6) В государственном устройстве присутствуют демократические начала, аппарат власти контролируется обществом (по крайней мере, его привилегированной, зажиточной частью, в том числе горожанами), а также действуют принципы гласного обсуждения и принятия решений, достаточно широкой свободы слова, собраний и союзов, в том числе и для непривилегированных (что вытекает из п. 5).
7) Идеология и в целом духовная жизнь общества имеет уже во многом современный характер, бурно развивается наука, искусство, философия, широко распространяются идеи о равенстве всех людей, главное же - утверждается рационалистическая ментальность, стремление подвергнуть действительность суду Разума. Иначе говоря, развивается идеология Просвещения (в Англии - Т. Гоббс, И. Ньютон, Д. Локк, Д. Юм, А. Смит и др.).
Но эти же современные черты были еще в XVIII - начале XIX вв. присущи в той или иной степени не только Англии, но и другим передовым странам Европы, в частности, Франции (а также США). Ф. Бродель справедливо указывает: “Индустриализация была эндемична для всего континента Европы. Сколь бы блистательной и решающей ни была ее роль, Англия не одна несла ответственность и была изобретательницей промышленной революции... Не вызывает сомнения, что Европа (по причине еще более, возможно, социальных и экономических структур, чем технического прогресса) одна оказалась в состоянии довести до благополучного завершения машинную революцию, следуя за Англией” [5, с. 573,551].
В еще большей мере современные черты (характерные для Англии XVIII в.) были присущи уже Нидерландам XVII в., с Амстердамом, тогдашней столицей “мира-экономики”. Это, кстати, отразилось и в духовной жизни, где сверкали имена Рембрандта, Гюйгенса, Спинозы, Гуго Гроция, Левенгука и др. А еще раньше все эти черты проявлялись в городах Северной Италии - Флоренции, Венеции, Милане, Генуе и ряде других. “В Италии в начале XV в. наметилась образцовая революция - рождение территориальных государств, еще небольших по размеру, но уже современных: какой-то момент на повестке дня стояло даже единство Италии... В действительности именно в Ломбардии (того времени) начиналось то высокое сельское хозяйство, которое позднее познают Нидерланды и еще позднее - Англия, с известными нам последствиями... К XV веку Венеция, принимая во внимание спектр форм ее активности, качество ее технических приемов, ее раннее развитие (все то, что разъясняла “Энциклопедия” Дидро, существовало в Венеции двумя столетиями раньше), была, вероятно, первым промышленным центром Европы... Флоренция, будучи богата землей, с XIV и XV вв. будет ввозить для себя зерно с Сицилии, а ближайшие холмы покроет виноградниками и оливковыми рощами... С конца XIII в.
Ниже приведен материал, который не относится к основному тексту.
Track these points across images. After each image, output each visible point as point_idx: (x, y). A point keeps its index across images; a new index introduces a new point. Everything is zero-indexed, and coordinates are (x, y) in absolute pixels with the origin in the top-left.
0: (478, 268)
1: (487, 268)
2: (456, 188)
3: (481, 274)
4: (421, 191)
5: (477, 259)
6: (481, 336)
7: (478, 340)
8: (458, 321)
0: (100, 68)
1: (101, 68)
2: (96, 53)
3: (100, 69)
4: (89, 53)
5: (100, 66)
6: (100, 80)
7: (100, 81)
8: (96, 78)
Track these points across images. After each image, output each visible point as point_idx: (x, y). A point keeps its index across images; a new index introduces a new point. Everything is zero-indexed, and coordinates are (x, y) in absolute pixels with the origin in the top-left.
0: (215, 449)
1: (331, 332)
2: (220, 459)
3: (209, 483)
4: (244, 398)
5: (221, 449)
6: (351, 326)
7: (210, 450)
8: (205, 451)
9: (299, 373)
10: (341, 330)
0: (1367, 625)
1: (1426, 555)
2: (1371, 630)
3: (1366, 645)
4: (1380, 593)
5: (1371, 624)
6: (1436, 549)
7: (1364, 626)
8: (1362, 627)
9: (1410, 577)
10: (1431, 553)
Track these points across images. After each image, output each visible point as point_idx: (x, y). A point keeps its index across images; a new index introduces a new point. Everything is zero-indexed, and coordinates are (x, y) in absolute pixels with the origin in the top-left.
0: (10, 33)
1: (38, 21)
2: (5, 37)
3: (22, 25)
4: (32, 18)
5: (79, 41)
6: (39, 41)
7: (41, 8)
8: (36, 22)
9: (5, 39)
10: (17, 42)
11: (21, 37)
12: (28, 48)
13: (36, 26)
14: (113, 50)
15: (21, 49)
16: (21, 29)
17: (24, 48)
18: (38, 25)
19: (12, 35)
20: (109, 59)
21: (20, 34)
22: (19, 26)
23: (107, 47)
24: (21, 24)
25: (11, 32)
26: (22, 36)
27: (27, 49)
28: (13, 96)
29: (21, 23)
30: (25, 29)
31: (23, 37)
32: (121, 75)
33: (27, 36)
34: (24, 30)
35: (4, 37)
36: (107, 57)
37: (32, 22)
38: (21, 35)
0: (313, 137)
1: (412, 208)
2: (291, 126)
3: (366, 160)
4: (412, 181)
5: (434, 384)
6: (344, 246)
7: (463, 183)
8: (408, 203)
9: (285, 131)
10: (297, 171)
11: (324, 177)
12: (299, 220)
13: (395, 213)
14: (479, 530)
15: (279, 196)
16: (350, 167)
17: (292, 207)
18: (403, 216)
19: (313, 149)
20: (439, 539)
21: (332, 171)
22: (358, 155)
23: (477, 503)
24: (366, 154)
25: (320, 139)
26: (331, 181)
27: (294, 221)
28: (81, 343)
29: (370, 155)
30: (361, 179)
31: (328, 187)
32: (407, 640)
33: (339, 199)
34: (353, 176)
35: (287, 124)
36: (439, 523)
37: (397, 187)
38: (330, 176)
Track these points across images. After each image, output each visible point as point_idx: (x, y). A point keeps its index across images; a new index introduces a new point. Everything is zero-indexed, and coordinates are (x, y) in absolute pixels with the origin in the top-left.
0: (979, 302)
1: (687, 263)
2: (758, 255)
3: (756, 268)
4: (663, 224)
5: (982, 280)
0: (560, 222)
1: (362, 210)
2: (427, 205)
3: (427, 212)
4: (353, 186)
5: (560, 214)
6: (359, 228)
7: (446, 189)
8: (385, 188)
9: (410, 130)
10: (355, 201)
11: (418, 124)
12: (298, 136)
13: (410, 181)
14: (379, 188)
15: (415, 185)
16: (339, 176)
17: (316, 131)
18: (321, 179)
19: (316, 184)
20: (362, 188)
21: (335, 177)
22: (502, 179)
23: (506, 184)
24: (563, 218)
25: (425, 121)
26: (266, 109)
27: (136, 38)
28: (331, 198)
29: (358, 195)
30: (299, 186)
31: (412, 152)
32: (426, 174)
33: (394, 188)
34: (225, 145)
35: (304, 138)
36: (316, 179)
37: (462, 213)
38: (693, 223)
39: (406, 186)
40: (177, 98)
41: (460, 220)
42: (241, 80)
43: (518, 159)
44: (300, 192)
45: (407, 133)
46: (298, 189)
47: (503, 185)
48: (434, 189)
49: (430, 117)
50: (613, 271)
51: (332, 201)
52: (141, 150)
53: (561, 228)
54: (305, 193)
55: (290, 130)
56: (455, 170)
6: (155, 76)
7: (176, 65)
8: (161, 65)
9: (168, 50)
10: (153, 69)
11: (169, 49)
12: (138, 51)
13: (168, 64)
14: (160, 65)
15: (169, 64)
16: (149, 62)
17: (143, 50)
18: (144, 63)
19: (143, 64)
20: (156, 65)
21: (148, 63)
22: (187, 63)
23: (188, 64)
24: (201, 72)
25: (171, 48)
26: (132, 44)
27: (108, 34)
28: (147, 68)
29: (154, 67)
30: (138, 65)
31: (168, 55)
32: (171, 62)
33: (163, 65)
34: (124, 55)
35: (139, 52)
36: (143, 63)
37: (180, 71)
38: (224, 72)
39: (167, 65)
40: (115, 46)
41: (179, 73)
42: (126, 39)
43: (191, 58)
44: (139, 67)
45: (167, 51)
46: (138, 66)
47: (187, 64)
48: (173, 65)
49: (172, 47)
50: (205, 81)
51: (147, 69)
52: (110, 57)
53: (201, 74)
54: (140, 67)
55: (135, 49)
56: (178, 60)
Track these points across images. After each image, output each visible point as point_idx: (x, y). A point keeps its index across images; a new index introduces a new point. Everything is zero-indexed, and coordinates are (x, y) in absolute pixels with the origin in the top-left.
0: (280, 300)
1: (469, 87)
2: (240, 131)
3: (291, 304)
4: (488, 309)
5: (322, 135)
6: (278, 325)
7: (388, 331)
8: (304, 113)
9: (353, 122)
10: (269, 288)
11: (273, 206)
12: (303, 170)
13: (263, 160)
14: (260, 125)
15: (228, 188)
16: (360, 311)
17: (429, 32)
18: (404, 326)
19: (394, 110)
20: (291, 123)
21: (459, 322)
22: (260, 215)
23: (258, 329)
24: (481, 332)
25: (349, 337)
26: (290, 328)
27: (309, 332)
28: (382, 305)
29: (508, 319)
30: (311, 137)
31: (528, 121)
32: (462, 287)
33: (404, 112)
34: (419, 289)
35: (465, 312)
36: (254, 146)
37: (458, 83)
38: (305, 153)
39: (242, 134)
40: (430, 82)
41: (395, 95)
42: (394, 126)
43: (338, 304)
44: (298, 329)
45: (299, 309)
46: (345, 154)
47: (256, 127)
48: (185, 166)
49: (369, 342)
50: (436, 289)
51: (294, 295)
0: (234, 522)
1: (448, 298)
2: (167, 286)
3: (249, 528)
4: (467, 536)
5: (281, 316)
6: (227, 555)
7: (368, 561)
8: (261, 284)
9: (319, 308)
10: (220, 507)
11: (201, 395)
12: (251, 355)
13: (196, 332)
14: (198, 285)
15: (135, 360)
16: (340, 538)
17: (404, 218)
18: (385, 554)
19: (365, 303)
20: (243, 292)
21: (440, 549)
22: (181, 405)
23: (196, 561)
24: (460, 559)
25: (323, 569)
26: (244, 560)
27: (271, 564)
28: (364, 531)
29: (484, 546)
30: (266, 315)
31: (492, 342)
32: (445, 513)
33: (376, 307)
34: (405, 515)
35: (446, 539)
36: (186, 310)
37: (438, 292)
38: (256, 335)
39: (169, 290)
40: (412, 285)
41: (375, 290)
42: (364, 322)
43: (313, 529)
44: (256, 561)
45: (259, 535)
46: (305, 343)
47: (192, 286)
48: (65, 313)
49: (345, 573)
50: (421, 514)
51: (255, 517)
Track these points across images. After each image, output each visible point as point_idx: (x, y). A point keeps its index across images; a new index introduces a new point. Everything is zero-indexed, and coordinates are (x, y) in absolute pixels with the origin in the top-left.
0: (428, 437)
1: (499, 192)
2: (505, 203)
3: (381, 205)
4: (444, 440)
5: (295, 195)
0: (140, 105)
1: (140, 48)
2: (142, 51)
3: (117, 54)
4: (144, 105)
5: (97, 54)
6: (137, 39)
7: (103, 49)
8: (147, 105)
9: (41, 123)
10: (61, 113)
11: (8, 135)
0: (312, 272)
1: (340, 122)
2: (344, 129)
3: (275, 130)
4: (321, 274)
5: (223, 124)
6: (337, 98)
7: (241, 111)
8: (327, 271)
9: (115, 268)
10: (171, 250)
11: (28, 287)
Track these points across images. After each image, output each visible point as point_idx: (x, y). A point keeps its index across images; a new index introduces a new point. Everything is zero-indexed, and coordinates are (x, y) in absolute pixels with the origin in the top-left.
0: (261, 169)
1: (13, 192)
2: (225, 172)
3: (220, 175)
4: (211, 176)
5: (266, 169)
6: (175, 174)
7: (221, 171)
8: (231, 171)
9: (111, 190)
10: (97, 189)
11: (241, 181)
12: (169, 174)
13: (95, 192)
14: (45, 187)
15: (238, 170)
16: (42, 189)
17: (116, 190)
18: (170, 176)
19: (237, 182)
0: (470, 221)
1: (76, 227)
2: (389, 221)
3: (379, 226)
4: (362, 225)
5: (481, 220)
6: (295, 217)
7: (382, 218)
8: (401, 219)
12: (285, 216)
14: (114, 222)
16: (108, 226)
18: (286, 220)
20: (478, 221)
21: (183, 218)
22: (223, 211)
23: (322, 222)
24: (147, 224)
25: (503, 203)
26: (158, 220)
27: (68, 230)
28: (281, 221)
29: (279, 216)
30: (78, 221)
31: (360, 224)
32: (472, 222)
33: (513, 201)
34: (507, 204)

Флоренция, ремесленная деятельность которой до того времени была посвящена крашению суровых сукон с севера Европы, перешла к шерстяному производству, и ее промышленное развитие было быстрым и эффективным... Уже в XIV в. как раз Флоренция максимально развила промышленность и неоспоримым образом вступила в так называемую мануфактурную стадию (а также испытала первую в мировой истории попытку собственно “пролетарской” революции - восстание чомпи), именно здесь были изобретены чек и холдинг, а также двойная бухгалтерия (важнейший признак развитого капитализма, по М. Веберу)” [5, с. 567, 133, 104, 125]. И именно в Северной Италии, особенно во Флоренции, был зажжен светлый пламень Возрождения, заложившего основы современной европейской культуры.
Итак, общества, по важнейшим типологическим параметрам сходные с современным индустриальным, существовали в Европе еще до промышленного переворота. Это Англия XVIII века (а также США, в какой-то мере Франция и ряд других стран Европы), Нидерланды XVII в., ряд городов-государств Северной Италии XV-XVI вв. (Венеция, Милан, Генуя), а Флоренция - даже в XIV в. н. э.